Hardware and Software
I guess I was overdue for a tough day.
I don’t like to say I’m having a bad day. Complaining feels like a lack of gratitude and life feels more real to me when I cling to hope than wallow in despair. Even in the grips of the worse pain, fatigue or indescribable bad feelings, I smile when I realize that this condition is temporary, will not outlast me nor the promises God has for me. As the great Jimmy Valvano said about cancer, lupus “cannot touch my mind, it cannot touch my heart and it cannot touch my soul. And those three things are going to carry on forever.”
When I was still working full time, my coworkers would often ask me how I was doing today.*
I relished telling them that I was having a good day whenever I felt a glimpse of my “normal” energy and no lingering bad feelings. But on the all too frequent days when I was feeling less than myself, I liked to say that the software is good but the hardware is not cooperating.
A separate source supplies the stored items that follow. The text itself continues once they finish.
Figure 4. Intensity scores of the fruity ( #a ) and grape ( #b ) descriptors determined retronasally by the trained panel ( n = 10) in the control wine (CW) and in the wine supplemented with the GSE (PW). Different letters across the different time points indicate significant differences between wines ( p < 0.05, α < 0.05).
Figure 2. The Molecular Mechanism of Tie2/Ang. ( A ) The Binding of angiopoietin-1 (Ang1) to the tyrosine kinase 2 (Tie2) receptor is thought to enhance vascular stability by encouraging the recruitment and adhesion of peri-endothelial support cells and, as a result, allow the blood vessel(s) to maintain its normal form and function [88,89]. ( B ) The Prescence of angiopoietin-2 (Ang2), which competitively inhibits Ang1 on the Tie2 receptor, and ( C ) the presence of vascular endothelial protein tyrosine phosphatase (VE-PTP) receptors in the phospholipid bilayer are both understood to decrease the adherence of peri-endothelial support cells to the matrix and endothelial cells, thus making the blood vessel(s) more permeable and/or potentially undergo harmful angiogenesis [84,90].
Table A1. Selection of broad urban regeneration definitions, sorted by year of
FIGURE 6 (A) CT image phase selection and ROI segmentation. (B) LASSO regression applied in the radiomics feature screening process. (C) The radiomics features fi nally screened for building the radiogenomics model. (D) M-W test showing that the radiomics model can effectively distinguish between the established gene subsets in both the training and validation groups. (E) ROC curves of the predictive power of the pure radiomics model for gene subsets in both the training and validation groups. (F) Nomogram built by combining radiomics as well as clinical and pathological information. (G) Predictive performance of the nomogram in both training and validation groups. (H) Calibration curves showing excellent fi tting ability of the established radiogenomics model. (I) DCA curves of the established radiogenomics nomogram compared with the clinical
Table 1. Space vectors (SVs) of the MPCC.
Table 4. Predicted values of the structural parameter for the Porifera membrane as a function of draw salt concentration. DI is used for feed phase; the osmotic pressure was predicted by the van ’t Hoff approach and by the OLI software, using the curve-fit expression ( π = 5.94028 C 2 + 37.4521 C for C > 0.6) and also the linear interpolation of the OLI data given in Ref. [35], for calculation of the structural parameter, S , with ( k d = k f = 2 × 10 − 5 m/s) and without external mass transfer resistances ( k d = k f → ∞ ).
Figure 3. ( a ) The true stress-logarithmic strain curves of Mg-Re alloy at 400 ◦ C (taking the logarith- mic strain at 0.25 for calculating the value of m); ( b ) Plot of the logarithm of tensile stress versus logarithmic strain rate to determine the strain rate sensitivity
When I knew that this illness had gotten to a stage where working full time and studying part time were too much to bear I got very low. I had no desire to quit, no desire to leave these wonderful communities I was a part of and did not want to let anyone down. The pressures of the hardware, its limitations and its brokenness, were making the software unrecognizable.
I found solace in 2 Corinthians and reading Paul’s description of this treasure in earthen vessels.
7 But we have this treasure in earthen vessels, that the excellence of the power may be of God and not of us. 8 We are hard-pressed on every side, yet not crushed; we are perplexed, but not in despair; 9 persecuted, but not forsaken; struck down, but not destroyed— 10 always carrying about in the body the dying of the Lord Jesus, that the life of Jesus also may be manifested in our body. (2 Cor 4:7-10, NKJV)
I find myself with energy more often nowadays. I miss my communities terribly but remain encouraged because I know that lupus is merely a condition, it is not my lot in life. People often say, “I have lupus, but lupus does not have me.” My hope is that this, even illness, will find itself at the mercy of the master improviser, exchanging my ashes for his beauty and incorporating my cries for help into his endless rendition of “A Love Supreme.”
*(One of the most humbling aspects of my life now is knowing when people are asking me “How are you?” and knowing that they aren’t just being polite, they really care.)